Infâme politique. — Supposons qu’un chef d’Etat, par sa morgue satisfaite, enflamme les passions et les désirs endormis de son peuple, le condamne à faire de la politique. Ce chef d’Etat serait-il une chance ? Pour que prenne forme un devenir-révolutionnaire, peut-être faut-il que la politique de l’ordre soit devenue haïssable, dégoûtante, infâme, mais de telle façon qu’elle en appelle un élan nouveau, un amour nouveau. Haïr de tout son coeur la dégueulasserie actuelle de la politique : première détermination d’un authentique pathos de la transformation. « M. Macron, vous êtes haï, vous êtes haï, vous êtes haï ». Quelle haine bienheureuse ! « Ma-cron ! Dé-mi-ssion ! » chante le choeur joyeux des maternelles. Aimer de toute sa haine le peuple qui manque et qui s’invente : deuxième détermination d’un authentique pathos de la révolution.
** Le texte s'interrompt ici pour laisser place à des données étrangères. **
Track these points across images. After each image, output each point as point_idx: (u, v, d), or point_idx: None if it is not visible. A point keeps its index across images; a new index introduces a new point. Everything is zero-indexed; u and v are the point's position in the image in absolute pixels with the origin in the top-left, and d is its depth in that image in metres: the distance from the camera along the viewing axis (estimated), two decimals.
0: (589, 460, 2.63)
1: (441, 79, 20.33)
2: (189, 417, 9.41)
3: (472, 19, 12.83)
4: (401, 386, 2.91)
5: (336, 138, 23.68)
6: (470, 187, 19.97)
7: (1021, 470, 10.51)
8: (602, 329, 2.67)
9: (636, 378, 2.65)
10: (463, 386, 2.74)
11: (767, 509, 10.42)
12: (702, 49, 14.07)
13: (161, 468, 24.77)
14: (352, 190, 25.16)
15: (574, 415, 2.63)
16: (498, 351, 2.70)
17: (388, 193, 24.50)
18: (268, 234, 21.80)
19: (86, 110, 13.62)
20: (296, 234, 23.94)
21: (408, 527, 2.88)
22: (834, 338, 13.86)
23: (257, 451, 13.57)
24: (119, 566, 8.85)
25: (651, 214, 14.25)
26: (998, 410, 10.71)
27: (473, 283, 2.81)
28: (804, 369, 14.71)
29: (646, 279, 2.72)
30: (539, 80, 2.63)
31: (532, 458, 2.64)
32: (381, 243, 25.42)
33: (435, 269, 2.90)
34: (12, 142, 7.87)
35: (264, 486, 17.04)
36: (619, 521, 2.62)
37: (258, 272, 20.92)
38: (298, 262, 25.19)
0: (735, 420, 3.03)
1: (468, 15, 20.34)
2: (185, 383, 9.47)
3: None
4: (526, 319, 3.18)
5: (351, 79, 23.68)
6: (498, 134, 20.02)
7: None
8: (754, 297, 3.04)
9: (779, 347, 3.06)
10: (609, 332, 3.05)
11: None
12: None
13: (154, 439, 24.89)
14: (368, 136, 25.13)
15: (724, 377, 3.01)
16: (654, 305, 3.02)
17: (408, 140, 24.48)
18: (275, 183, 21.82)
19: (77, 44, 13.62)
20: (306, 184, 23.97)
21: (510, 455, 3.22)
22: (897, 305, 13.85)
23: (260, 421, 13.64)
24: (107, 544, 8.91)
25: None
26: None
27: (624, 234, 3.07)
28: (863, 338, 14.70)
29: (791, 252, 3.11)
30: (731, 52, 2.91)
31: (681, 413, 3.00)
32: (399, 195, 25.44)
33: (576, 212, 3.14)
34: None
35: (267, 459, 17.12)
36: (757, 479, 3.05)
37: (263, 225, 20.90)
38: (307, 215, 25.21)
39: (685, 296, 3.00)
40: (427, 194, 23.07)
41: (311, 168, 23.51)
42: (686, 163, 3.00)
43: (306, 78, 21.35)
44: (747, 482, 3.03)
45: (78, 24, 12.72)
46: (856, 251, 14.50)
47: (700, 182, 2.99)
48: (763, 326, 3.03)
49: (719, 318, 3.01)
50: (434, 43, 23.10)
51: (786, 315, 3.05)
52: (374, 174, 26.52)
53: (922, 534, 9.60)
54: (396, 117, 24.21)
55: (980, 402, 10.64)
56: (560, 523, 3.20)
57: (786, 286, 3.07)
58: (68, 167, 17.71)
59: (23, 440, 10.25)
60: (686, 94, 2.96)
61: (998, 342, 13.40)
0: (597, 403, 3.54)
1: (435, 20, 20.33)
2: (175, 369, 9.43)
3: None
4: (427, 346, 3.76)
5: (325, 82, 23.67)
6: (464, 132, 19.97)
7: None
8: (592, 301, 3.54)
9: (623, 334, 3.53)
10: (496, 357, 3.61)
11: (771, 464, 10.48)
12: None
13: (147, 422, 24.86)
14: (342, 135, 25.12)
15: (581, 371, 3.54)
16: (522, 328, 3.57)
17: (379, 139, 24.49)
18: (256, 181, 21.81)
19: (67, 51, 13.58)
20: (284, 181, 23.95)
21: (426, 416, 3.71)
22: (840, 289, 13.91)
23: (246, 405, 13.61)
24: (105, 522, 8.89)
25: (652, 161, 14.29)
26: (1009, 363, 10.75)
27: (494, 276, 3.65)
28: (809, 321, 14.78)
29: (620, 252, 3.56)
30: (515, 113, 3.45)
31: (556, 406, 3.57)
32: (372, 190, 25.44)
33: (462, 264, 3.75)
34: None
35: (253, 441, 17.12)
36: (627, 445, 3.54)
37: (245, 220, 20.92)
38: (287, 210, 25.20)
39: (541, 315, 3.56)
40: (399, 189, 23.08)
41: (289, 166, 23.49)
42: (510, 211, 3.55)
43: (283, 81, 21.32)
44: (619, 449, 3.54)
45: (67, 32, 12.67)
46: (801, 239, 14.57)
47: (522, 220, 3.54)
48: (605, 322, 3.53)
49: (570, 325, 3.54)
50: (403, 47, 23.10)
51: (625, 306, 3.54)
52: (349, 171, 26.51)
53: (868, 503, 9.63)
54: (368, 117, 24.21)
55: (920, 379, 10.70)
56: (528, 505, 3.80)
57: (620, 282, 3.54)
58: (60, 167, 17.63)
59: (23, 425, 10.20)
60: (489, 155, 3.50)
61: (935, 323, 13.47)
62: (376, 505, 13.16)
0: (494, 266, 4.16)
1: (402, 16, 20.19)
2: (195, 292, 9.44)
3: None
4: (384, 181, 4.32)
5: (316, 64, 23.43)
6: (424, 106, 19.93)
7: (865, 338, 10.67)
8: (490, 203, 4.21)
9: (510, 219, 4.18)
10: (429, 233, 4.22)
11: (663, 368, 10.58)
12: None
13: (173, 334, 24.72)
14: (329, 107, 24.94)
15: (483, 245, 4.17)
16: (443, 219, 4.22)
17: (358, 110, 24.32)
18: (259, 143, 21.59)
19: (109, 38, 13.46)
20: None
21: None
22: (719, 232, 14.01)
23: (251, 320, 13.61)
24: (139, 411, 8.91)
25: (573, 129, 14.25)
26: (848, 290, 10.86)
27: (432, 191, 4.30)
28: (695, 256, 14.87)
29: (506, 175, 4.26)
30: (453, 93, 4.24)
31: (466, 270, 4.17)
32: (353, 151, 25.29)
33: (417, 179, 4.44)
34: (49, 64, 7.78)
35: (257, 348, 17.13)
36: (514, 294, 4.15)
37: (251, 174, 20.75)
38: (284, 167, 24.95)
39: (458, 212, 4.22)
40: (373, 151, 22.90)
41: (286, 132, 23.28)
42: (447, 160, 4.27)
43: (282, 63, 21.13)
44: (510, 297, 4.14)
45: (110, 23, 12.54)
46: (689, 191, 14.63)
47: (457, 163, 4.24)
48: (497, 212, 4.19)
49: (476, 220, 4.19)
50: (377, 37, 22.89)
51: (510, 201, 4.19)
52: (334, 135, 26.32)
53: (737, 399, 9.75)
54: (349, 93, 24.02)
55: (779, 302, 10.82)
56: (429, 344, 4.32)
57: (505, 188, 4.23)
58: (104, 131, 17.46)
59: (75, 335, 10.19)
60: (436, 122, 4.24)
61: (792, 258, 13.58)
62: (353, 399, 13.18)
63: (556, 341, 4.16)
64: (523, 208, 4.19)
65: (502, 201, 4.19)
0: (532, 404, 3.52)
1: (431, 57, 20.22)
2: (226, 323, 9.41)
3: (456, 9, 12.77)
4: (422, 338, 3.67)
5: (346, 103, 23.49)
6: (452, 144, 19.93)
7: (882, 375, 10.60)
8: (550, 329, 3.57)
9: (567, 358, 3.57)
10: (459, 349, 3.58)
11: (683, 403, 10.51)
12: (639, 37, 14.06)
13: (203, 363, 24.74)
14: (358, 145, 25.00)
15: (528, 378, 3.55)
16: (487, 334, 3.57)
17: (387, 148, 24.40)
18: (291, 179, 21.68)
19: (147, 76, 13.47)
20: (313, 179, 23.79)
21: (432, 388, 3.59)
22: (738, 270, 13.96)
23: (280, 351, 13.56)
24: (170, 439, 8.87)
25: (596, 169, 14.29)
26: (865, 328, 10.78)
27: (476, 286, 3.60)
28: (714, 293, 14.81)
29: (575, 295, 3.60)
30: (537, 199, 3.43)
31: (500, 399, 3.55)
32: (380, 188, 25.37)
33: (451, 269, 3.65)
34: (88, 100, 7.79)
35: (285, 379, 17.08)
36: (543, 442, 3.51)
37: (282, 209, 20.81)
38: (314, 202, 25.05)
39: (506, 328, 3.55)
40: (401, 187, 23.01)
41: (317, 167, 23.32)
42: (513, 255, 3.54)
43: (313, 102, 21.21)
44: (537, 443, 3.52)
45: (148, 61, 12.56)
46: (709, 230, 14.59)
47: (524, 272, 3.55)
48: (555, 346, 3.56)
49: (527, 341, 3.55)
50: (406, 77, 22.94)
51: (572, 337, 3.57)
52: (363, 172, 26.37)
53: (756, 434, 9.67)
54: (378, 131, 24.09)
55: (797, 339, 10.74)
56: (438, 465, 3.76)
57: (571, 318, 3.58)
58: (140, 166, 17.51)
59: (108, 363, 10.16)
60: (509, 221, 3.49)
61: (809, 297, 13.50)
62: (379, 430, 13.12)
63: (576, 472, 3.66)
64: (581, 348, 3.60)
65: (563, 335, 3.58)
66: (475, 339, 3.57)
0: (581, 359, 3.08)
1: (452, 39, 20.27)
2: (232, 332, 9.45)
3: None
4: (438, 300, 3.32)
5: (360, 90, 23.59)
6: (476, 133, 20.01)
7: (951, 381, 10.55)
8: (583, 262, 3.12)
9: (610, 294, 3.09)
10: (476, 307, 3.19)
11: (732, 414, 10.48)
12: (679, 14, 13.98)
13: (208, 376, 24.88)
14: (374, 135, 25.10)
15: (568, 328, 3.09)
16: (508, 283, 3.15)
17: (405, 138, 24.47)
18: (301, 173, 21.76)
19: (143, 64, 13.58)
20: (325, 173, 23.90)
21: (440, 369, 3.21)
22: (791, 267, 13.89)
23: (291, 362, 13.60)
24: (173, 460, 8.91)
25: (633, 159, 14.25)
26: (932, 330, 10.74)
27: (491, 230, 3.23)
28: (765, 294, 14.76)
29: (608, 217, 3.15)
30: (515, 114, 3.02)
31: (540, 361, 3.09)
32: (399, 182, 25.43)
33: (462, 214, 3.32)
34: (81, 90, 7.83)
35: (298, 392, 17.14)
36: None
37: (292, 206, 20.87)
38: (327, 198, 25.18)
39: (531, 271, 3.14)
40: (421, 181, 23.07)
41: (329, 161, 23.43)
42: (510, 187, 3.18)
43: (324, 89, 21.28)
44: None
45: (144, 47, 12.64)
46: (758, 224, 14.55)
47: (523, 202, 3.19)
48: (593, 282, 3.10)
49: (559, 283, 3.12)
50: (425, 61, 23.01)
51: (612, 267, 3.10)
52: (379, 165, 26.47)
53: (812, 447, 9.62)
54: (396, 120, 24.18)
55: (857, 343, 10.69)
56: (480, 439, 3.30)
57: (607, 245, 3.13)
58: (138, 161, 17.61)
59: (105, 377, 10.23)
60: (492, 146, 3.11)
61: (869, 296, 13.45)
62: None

Ainsi surgissent les nouvelles dispositions et sentiments politiques d’un peuple qui manque. Nous en ressentons les éclats, mais pas encore tout le feu. Il reste à en conquérir toute la puissance pour troubler le champ des forces et des stratégies établies. C’est un amour politique qui rend plus apte à percevoir la qualité des événements et dispose à les accueillir. Un amour prêt à découvrir les territoires perdus de la République, les péninsules désertes de son continent noir d’où jailliront les aurores belles de lumières naissantes ; un amour d’en-dessous qui soit en mesure d’aller frayer les entrailles de la République, ses lieux enfouis, effacés de ses plans, et qui tracera les chemins à prendre de ses régions inconnues ; un amour voyant qui dessine les cartes nouvelles de rencontres politiques inattendues ; un amour aberrant qui tressera les alliances intempestives à venir : un amour révolutionnaire. Ça ne veut pas rien dire.

Léo Chi Minh

[1Si elle n’est inscrite nulle part, la ligne éditoriale de lundimatin reste pourtant très tatillonne. Entre autres interdits, celui de publier un article qui ferait l’apologie ou soutiendrait un parti politique : nous tenons à notre totale indépendance. Cette publication a donc suscité de vives discussions au sein de notre rédaction, le texte, dans sa forme et son élan nous est apparu très bon mais son éloge du Parti des Indigènes de la République, sur le fond, particulièrement problématique. Par-delà nos principes, ce que l’auteur semble promouvoir du PIR nous apparaît comme ce qu’il y a de plus faible et réactionnaire. Non pas l’autonomie d’une parole indigène, d’une parole du dehors mais une volonté foncièrement de gauche, trotskiste, à faire de la politique ainsi qu’une idée de « l’amour révolutionnaire » frelatée et empoisonnée qui pose et impose ses conditions, ses catégories, ses identités. Que l’amour, par-delà les conditions et les prédicats reste inaccessible à la forme parti comme à la forme État, dans leur symétrie, ne devrait d’ailleurs surprendre personne.